- _Task brief_
In your copy of the data, omit the pictures and keep all else exactly as given.

*** Opening of Data section ***

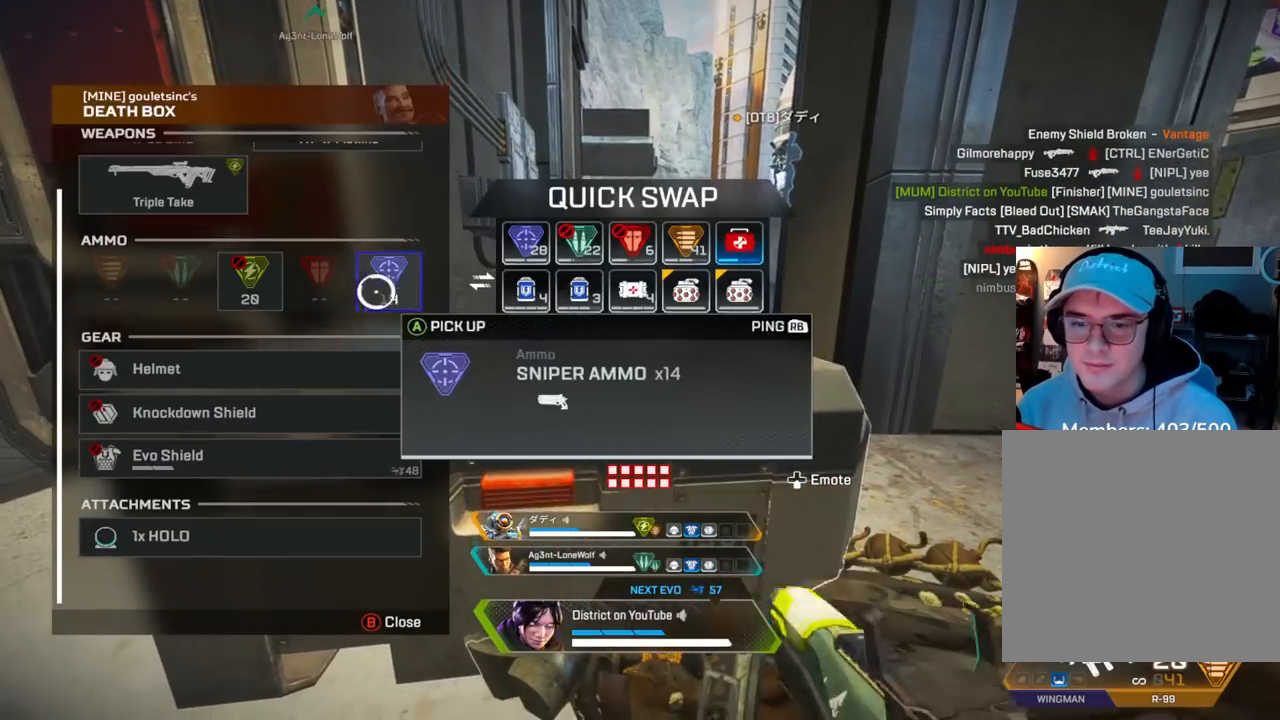
{"buttons": ["A", "B", "Y"], "left_stick": "center", "right_stick": "center", "events": [[67, "A", "up"], [167, "left_stick", "center"], [400, "A", "down"], [483, "B", "down"]]}
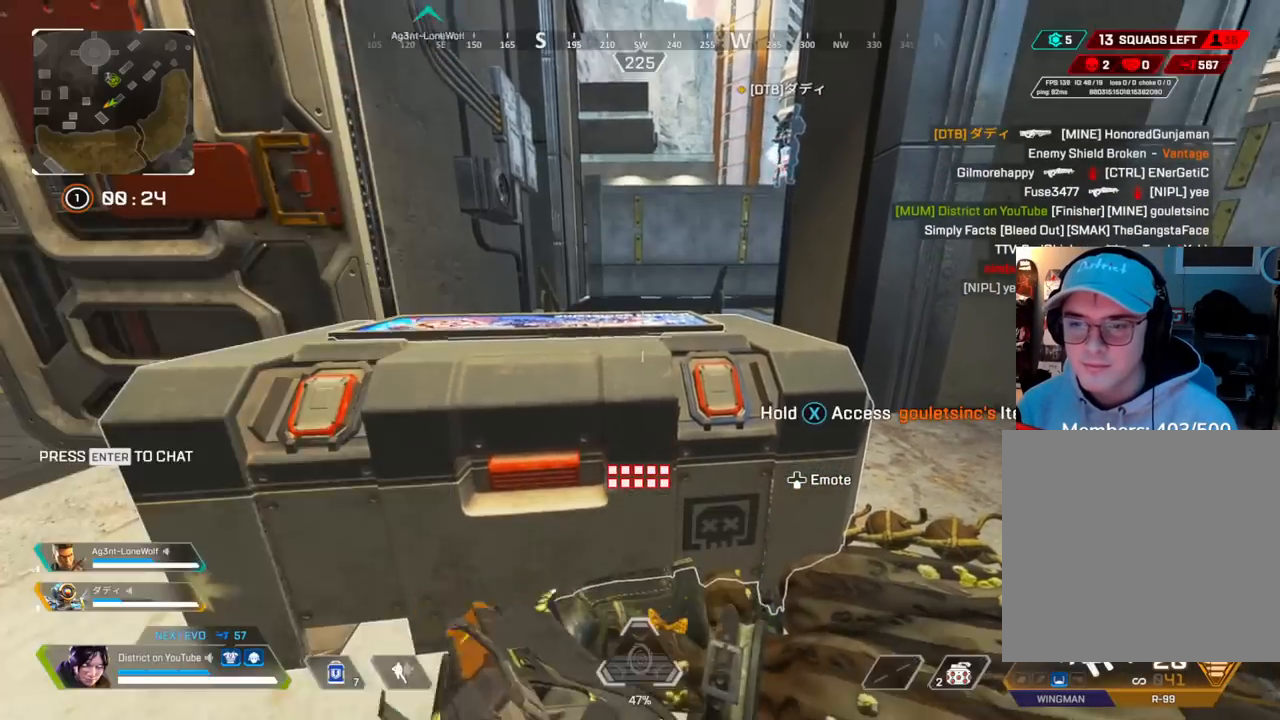
{"buttons": [], "left_stick": "up", "right_stick": "center", "events": [[33, "A", "up"], [33, "R3", "down"], [33, "Y", "up"], [50, "B", "up"], [83, "left_stick", "right"], [250, "right_stick", "right"], [267, "left_stick", "up-right"], [333, "R3", "up"], [367, "left_stick", "up"], [383, "right_stick", "center"]]}
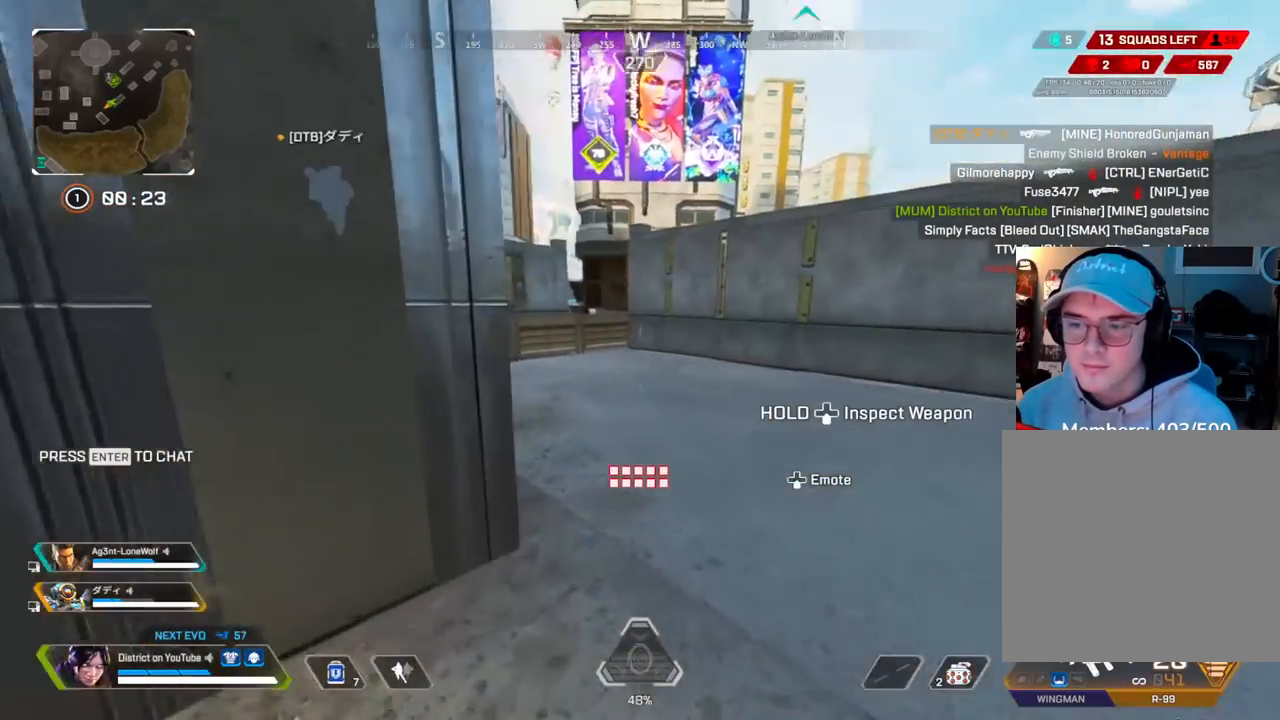
{"buttons": ["Y"], "left_stick": "up", "right_stick": "center", "events": [[300, "R3", "down"], [417, "R3", "up"], [417, "Y", "down"]]}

*** Close of Data section ***

- _Answer box_
{"buttons": ["A", "B", "Y"], "left_stick": "center", "right_stick": "center", "events": [[67, "A", "up"], [167, "left_stick", "center"], [400, "A", "down"], [483, "B", "down"]]}
{"buttons": [], "left_stick": "up", "right_stick": "center", "events": [[33, "A", "up"], [33, "R3", "down"], [33, "Y", "up"], [50, "B", "up"], [83, "left_stick", "right"], [250, "right_stick", "right"], [267, "left_stick", "up-right"], [333, "R3", "up"], [367, "left_stick", "up"], [383, "right_stick", "center"]]}
{"buttons": ["Y"], "left_stick": "up", "right_stick": "center", "events": [[300, "R3", "down"], [417, "R3", "up"], [417, "Y", "down"]]}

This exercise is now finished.